Barley malt syrup is less sweet that both molasses and honey, and on a fairly even par with brown rice syrup. High in complex carbohydrates, it enters the bloodstream slowly and can be considered a balanced sweetener, with less upset on blood-sugar levels. The malting process increases the level of B-vitamins in this product. It also contains some trace minerals.
Brown rice syrup is a balanced sweetener.
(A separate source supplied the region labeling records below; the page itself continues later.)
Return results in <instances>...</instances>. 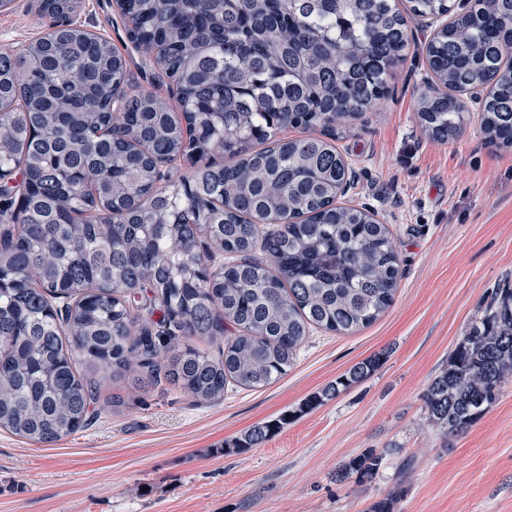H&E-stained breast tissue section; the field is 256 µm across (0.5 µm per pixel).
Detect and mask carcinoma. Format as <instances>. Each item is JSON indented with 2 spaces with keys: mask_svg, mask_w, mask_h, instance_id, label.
Instances as JSON below:
<instances>
[{
  "mask_svg": "<svg viewBox=\"0 0 512 512\" xmlns=\"http://www.w3.org/2000/svg\"><path fill=\"white\" fill-rule=\"evenodd\" d=\"M38 2L47 32L0 57V173L25 174L20 196L0 199V430L30 442L93 425L99 369L218 404L231 385L285 376L311 328L346 334L391 306L394 234L341 202L352 171L314 131L348 130L386 96L408 20L439 23L423 131L457 137L460 93L483 88L480 129L512 147V0H469L463 15L454 0H122L128 39L176 86L177 114L128 89L112 42L73 20L81 0ZM289 128L306 135L280 136ZM215 153L232 162L213 166ZM378 366L357 363L302 409ZM511 377L506 292L428 385L429 421L467 429ZM381 462L369 450L341 475L370 478Z\"/></svg>",
  "mask_w": 512,
  "mask_h": 512,
  "instance_id": "cac0c4a2",
  "label": "carcinoma"
}]
</instances>
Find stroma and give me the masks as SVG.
Wrapping results in <instances>:
<instances>
[{
    "label": "stroma",
    "mask_w": 512,
    "mask_h": 512,
    "mask_svg": "<svg viewBox=\"0 0 512 512\" xmlns=\"http://www.w3.org/2000/svg\"><path fill=\"white\" fill-rule=\"evenodd\" d=\"M76 20L108 38L138 91L175 103L154 59L128 40L112 0H82ZM47 30L35 0L0 8V51ZM413 46L376 110L336 145L353 172L346 198L391 225L401 276L391 307L344 335L311 331L294 367L261 390L228 387L198 405L163 384L129 396L123 379L97 375L93 427L49 444L0 431V512H368L396 495L394 512H512V379L469 428L428 421L429 383L484 307L512 289V148L488 145L477 123L437 141L417 122L429 28L410 23ZM376 357L368 379L318 407L302 404L352 366ZM295 412L279 432L240 452L225 445ZM374 477L337 480L367 449Z\"/></svg>",
    "instance_id": "obj_1"
}]
</instances>
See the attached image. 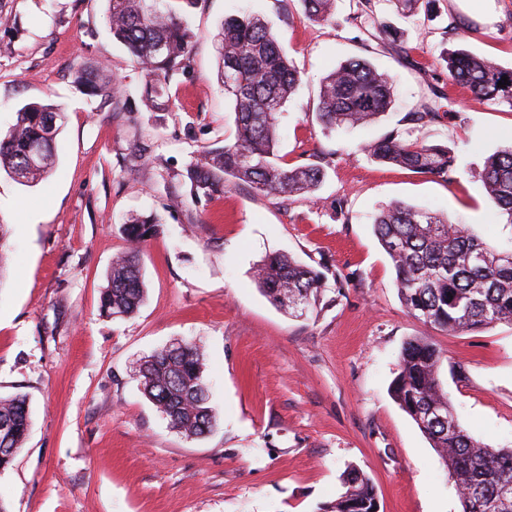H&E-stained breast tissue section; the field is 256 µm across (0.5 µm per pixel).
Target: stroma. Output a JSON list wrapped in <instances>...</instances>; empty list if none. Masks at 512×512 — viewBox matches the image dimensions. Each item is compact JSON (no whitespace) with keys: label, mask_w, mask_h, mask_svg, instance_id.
Returning <instances> with one entry per match:
<instances>
[{"label":"stroma","mask_w":512,"mask_h":512,"mask_svg":"<svg viewBox=\"0 0 512 512\" xmlns=\"http://www.w3.org/2000/svg\"><path fill=\"white\" fill-rule=\"evenodd\" d=\"M387 33L359 38V0H336L326 22L301 0H197L189 62L172 102L152 112L143 76L104 21V0H0V130L29 103L65 114L50 180L24 186L0 171V224L11 263L0 280V396L29 399L33 426L0 473L8 512H319L362 469L379 512H460L458 491L430 441L391 394L403 345L428 337L460 423L512 448V325L448 335L403 305L372 217L400 201L471 226L512 250V222L478 177L512 142V109L448 84L445 57L464 48L512 68V0H421L415 15L373 0ZM269 20L299 72L277 117L289 167L316 164L315 196L285 201L247 184L193 195L185 177L200 151L235 137L217 76L214 37L225 15ZM389 75L393 102L368 126L329 133L316 118L320 83L350 58ZM112 75L120 97L85 94L76 70ZM432 105L423 127L408 113ZM448 146L451 177L372 160L390 131ZM40 204L38 220L22 214ZM156 215L141 251L146 300L128 318L100 312L130 214ZM285 252L325 277L313 311L294 317L258 289L252 270ZM176 341L205 351L218 416L206 437L171 429L135 375Z\"/></svg>","instance_id":"35a3bbf8"}]
</instances>
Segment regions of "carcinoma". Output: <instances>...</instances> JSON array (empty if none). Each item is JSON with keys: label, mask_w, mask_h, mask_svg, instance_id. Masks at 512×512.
<instances>
[{"label": "carcinoma", "mask_w": 512, "mask_h": 512, "mask_svg": "<svg viewBox=\"0 0 512 512\" xmlns=\"http://www.w3.org/2000/svg\"><path fill=\"white\" fill-rule=\"evenodd\" d=\"M105 22L112 37L128 49L145 78L143 97L150 111L164 112L168 82L186 65L194 35L185 12L170 0H106ZM335 0H302L315 22L329 20ZM218 75L235 114V141L205 152L186 169L195 194L238 182L255 191L292 199L313 196L324 178L317 165L289 169L275 151L277 116L291 99L300 77L277 42L272 26L258 16L230 15L220 30ZM448 84L512 109V69L464 49L446 57ZM508 85L498 86L502 76ZM77 82L90 96L115 97L108 76L86 67ZM392 102L388 78L365 59H350L322 80L317 117L326 130L369 124ZM55 125L47 124L49 118ZM62 113L51 104H28L0 135V169L26 186L45 182L55 164V142ZM374 160L416 174L444 177L454 169L455 155L445 145L408 141L391 132L365 145ZM479 178L500 213L512 222V144L485 161ZM152 216H135L126 224L128 251L117 256L101 293V313L130 316L146 297L139 264L141 244L156 232ZM374 232L396 270V282L409 313L433 328L454 335L481 332L499 323L512 324V260L487 245L472 228L453 230L448 218L428 209L396 202L380 210ZM254 281L269 301L285 311H305L316 302L324 277L292 256L274 253L255 267ZM441 351L416 337L405 343L392 393L402 409L437 450L456 483L461 512H512V448H491L464 428L453 413L440 378ZM204 353L195 344L162 348L147 356L139 374L144 396L189 439L203 438L216 425L203 376ZM9 424L6 446H0V473L13 462L31 427L26 396L0 397V425ZM346 490L322 512H378L374 484L352 469Z\"/></svg>", "instance_id": "1"}]
</instances>
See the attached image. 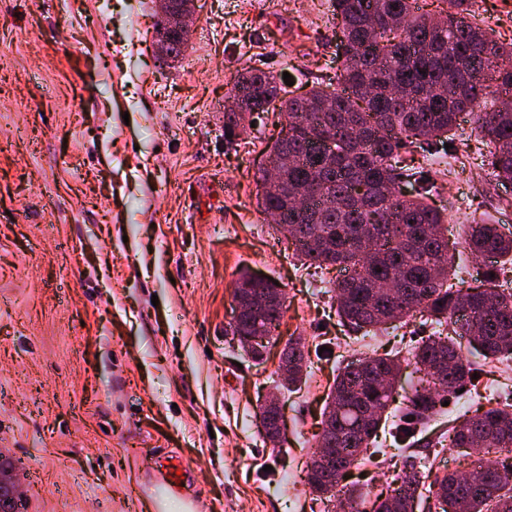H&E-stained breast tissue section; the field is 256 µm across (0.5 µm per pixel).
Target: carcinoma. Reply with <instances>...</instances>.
Here are the masks:
<instances>
[{"label":"carcinoma","instance_id":"obj_1","mask_svg":"<svg viewBox=\"0 0 512 512\" xmlns=\"http://www.w3.org/2000/svg\"><path fill=\"white\" fill-rule=\"evenodd\" d=\"M446 9L431 17L417 0H333L340 41L351 51L342 58L336 85L316 83L304 94L285 98L268 72L252 67L231 90L224 108V133L236 135L246 112L279 110L287 131L279 143L298 159L279 167L276 179L260 176L259 205L277 210L282 224L296 229L295 251L307 262L345 272L336 281V313L350 331L367 335L416 313L446 323L456 336L492 362L512 356V293L493 286L512 264V230L503 224L468 225L465 248L473 258L493 257L479 284L466 289L450 282L455 256L448 251V215L427 202L428 188L410 197L393 188L423 181L402 151L453 139L458 116L471 115L476 129L494 146L488 158L493 175L512 182V43H498L476 22L474 0H443ZM318 138L335 142L319 153ZM271 284L244 271L233 283V298L243 288ZM284 307L257 318L237 319L236 331L252 337V352L262 354L259 339L275 336ZM433 387L416 388L395 410L398 355L369 356L348 362L334 379L323 415L334 431L319 435L328 449L333 477L308 479L334 512H414L422 497L419 471L405 473L401 485L371 509L361 507L363 493L344 484L350 469L390 422L402 435L426 428L441 405L474 385L476 369L448 336L421 339L409 352ZM290 362L306 363L302 337H290L281 351ZM434 446L470 455L474 450L512 448V408L477 409L457 418ZM468 477L448 472L429 493L434 512H512V470L472 465Z\"/></svg>","mask_w":512,"mask_h":512}]
</instances>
It is primarily a complex carbohydrate which enters the bloodstream more slowly than honey or maple syrup. Brown rice syrup doesn't contain as high a concentration of nutrients as does barley malt syrup, but it does contain some trace minerals and B-vitamins. It is less concentrated in flavor than other sweeteners and adds a mild, rather than a bold, sweetness.
Sorghum molasses is a plant related to millet. The stalks of the plant are crushed, and the sweet syrup released is cooked and clarified into a dark syrup rich in minerals such as potassium, iron, calcium, and the B-vitamins. For this reason use sorghum molasses in place of cane molasses in any recipe. The sugar content of sorghum molasses is about 65 percent sucrose. Blackstrap and Barbados molasses are made from sugarcane.
Date sugar is ground from dehydrated dates and cannot be considered a sugar, but rather a food. It is high in fiber and rich in a wide range of vitamins and mineral, including iron. It does not dissolve, however when added to liquids. Date sugar's most limiting factor is its high price.
Stevia is a small wild shrub found in certain areas of South America. It is a plant of the chrysanthemum family. The sugars found in the leaf of the plant are 300 times sweeter than white sugar. These sugars are called estevin and rebaudin.
One teaspoon of dried stevia leaves equals eight teaspoons of sugar. It may be used to sweeten hot or cold cereals, herbal teas and in baking.